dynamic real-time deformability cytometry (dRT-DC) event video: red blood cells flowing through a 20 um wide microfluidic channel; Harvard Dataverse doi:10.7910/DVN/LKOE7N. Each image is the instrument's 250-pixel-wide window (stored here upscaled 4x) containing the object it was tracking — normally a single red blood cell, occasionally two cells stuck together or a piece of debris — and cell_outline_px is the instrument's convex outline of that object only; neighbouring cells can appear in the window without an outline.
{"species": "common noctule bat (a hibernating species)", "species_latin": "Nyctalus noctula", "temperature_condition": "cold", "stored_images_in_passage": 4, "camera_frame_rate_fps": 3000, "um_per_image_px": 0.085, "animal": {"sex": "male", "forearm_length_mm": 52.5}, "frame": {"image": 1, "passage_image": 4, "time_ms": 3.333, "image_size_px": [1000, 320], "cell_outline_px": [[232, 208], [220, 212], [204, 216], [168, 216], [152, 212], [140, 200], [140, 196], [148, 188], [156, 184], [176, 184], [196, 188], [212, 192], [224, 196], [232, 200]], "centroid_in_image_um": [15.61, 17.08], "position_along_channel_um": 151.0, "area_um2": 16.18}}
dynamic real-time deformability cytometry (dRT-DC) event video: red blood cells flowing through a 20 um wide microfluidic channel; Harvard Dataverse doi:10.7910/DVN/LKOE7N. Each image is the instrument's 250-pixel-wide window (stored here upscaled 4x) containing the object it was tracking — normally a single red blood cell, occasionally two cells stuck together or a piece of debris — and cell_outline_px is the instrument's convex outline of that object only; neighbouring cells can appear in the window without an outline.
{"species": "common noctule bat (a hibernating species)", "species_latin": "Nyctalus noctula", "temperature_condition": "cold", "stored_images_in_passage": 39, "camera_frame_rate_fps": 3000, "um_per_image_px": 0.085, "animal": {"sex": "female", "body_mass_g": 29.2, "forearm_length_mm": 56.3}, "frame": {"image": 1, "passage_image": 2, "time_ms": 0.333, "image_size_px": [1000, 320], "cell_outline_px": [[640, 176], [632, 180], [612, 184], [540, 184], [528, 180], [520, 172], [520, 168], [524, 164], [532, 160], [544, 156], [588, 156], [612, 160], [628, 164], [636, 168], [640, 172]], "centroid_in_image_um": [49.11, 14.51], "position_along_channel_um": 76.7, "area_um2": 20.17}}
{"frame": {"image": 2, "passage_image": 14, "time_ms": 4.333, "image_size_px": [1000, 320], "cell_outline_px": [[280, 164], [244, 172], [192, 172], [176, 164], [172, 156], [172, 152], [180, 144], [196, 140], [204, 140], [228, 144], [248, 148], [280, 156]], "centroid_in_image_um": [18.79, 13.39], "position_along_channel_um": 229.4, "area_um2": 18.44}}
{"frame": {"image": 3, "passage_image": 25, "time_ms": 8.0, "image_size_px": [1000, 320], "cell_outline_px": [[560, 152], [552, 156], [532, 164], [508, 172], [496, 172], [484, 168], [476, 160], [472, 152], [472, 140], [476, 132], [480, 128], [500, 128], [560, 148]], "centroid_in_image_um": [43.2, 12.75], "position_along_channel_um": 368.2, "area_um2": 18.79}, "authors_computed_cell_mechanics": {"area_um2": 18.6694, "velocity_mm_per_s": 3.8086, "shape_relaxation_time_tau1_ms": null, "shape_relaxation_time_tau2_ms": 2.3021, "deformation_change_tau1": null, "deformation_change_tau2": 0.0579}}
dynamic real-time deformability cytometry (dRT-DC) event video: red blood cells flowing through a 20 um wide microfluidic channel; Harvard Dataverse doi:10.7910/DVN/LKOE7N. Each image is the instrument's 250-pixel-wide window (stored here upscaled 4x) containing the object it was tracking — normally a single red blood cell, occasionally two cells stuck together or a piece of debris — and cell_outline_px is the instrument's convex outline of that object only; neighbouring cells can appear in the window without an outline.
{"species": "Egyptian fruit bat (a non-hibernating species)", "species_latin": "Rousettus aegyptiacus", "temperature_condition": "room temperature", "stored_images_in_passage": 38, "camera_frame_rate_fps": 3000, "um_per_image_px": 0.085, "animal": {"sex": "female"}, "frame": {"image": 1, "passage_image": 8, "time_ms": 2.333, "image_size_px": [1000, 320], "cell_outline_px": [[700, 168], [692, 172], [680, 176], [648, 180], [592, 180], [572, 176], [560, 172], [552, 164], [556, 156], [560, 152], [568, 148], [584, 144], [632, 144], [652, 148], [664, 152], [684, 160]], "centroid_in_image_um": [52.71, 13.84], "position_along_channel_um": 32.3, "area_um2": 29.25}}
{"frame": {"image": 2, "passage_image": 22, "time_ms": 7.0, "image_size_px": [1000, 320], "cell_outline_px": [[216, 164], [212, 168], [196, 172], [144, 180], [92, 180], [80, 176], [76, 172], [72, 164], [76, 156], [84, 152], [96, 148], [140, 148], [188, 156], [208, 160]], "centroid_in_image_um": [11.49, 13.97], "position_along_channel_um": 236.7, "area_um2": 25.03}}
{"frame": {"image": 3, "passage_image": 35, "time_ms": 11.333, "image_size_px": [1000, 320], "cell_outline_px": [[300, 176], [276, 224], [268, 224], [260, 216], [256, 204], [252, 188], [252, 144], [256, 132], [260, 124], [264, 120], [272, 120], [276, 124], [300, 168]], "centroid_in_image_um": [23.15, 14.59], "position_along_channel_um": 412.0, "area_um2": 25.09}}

JOB:
Copy out the full listing exactly.

SOLUTION:
dynamic real-time deformability cytometry (dRT-DC) event video: red blood cells flowing through a 20 um wide microfluidic channel; Harvard Dataverse doi:10.7910/DVN/LKOE7N. Each image is the instrument's 250-pixel-wide window (stored here upscaled 4x) containing the object it was tracking — normally a single red blood cell, occasionally two cells stuck together or a piece of debris — and cell_outline_px is the instrument's convex outline of that object only; neighbouring cells can appear in the window without an outline.
{"species": "common noctule bat (a hibernating species)", "species_latin": "Nyctalus noctula", "temperature_condition": "cold", "stored_images_in_passage": 4, "camera_frame_rate_fps": 3000, "um_per_image_px": 0.085, "animal": {"sex": "male", "forearm_length_mm": 52.5}, "frame": {"image": 1, "passage_image": 4, "time_ms": 3.333, "image_size_px": [1000, 320], "cell_outline_px": [[232, 208], [220, 212], [204, 216], [168, 216], [152, 212], [140, 200], [140, 196], [148, 188], [156, 184], [176, 184], [196, 188], [212, 192], [224, 196], [232, 200]], "centroid_in_image_um": [15.61, 17.08], "position_along_channel_um": 151.0, "area_um2": 16.18}}
dynamic real-time deformability cytometry (dRT-DC) event video: red blood cells flowing through a 20 um wide microfluidic channel; Harvard Dataverse doi:10.7910/DVN/LKOE7N. Each image is the instrument's 250-pixel-wide window (stored here upscaled 4x) containing the object it was tracking — normally a single red blood cell, occasionally two cells stuck together or a piece of debris — and cell_outline_px is the instrument's convex outline of that object only; neighbouring cells can appear in the window without an outline.
{"species": "common noctule bat (a hibernating species)", "species_latin": "Nyctalus noctula", "temperature_condition": "cold", "stored_images_in_passage": 39, "camera_frame_rate_fps": 3000, "um_per_image_px": 0.085, "animal": {"sex": "female", "body_mass_g": 29.2, "forearm_length_mm": 56.3}, "frame": {"image": 1, "passage_image": 2, "time_ms": 0.333, "image_size_px": [1000, 320], "cell_outline_px": [[640, 176], [632, 180], [612, 184], [540, 184], [528, 180], [520, 172], [520, 168], [524, 164], [532, 160], [544, 156], [588, 156], [612, 160], [628, 164], [636, 168], [640, 172]], "centroid_in_image_um": [49.11, 14.51], "position_along_channel_um": 76.7, "area_um2": 20.17}}
{"frame": {"image": 2, "passage_image": 14, "time_ms": 4.333, "image_size_px": [1000, 320], "cell_outline_px": [[280, 164], [244, 172], [192, 172], [176, 164], [172, 156], [172, 152], [180, 144], [196, 140], [204, 140], [228, 144], [248, 148], [280, 156]], "centroid_in_image_um": [18.79, 13.39], "position_along_channel_um": 229.4, "area_um2": 18.44}}
{"frame": {"image": 3, "passage_image": 25, "time_ms": 8.0, "image_size_px": [1000, 320], "cell_outline_px": [[560, 152], [552, 156], [532, 164], [508, 172], [496, 172], [484, 168], [476, 160], [472, 152], [472, 140], [476, 132], [480, 128], [500, 128], [560, 148]], "centroid_in_image_um": [43.2, 12.75], "position_along_channel_um": 368.2, "area_um2": 18.79}, "authors_computed_cell_mechanics": {"area_um2": 18.6694, "velocity_mm_per_s": 3.8086, "shape_relaxation_time_tau1_ms": null, "shape_relaxation_time_tau2_ms": 2.3021, "deformation_change_tau1": null, "deformation_change_tau2": 0.0579}}
dynamic real-time deformability cytometry (dRT-DC) event video: red blood cells flowing through a 20 um wide microfluidic channel; Harvard Dataverse doi:10.7910/DVN/LKOE7N. Each image is the instrument's 250-pixel-wide window (stored here upscaled 4x) containing the object it was tracking — normally a single red blood cell, occasionally two cells stuck together or a piece of debris — and cell_outline_px is the instrument's convex outline of that object only; neighbouring cells can appear in the window without an outline.
{"species": "Egyptian fruit bat (a non-hibernating species)", "species_latin": "Rousettus aegyptiacus", "temperature_condition": "room temperature", "stored_images_in_passage": 38, "camera_frame_rate_fps": 3000, "um_per_image_px": 0.085, "animal": {"sex": "female"}, "frame": {"image": 1, "passage_image": 8, "time_ms": 2.333, "image_size_px": [1000, 320], "cell_outline_px": [[700, 168], [692, 172], [680, 176], [648, 180], [592, 180], [572, 176], [560, 172], [552, 164], [556, 156], [560, 152], [568, 148], [584, 144], [632, 144], [652, 148], [664, 152], [684, 160]], "centroid_in_image_um": [52.71, 13.84], "position_along_channel_um": 32.3, "area_um2": 29.25}}
{"frame": {"image": 2, "passage_image": 22, "time_ms": 7.0, "image_size_px": [1000, 320], "cell_outline_px": [[216, 164], [212, 168], [196, 172], [144, 180], [92, 180], [80, 176], [76, 172], [72, 164], [76, 156], [84, 152], [96, 148], [140, 148], [188, 156], [208, 160]], "centroid_in_image_um": [11.49, 13.97], "position_along_channel_um": 236.7, "area_um2": 25.03}}
{"frame": {"image": 3, "passage_image": 35, "time_ms": 11.333, "image_size_px": [1000, 320], "cell_outline_px": [[300, 176], [276, 224], [268, 224], [260, 216], [256, 204], [252, 188], [252, 144], [256, 132], [260, 124], [264, 120], [272, 120], [276, 124], [300, 168]], "centroid_in_image_um": [23.15, 14.59], "position_along_channel_um": 412.0, "area_um2": 25.09}}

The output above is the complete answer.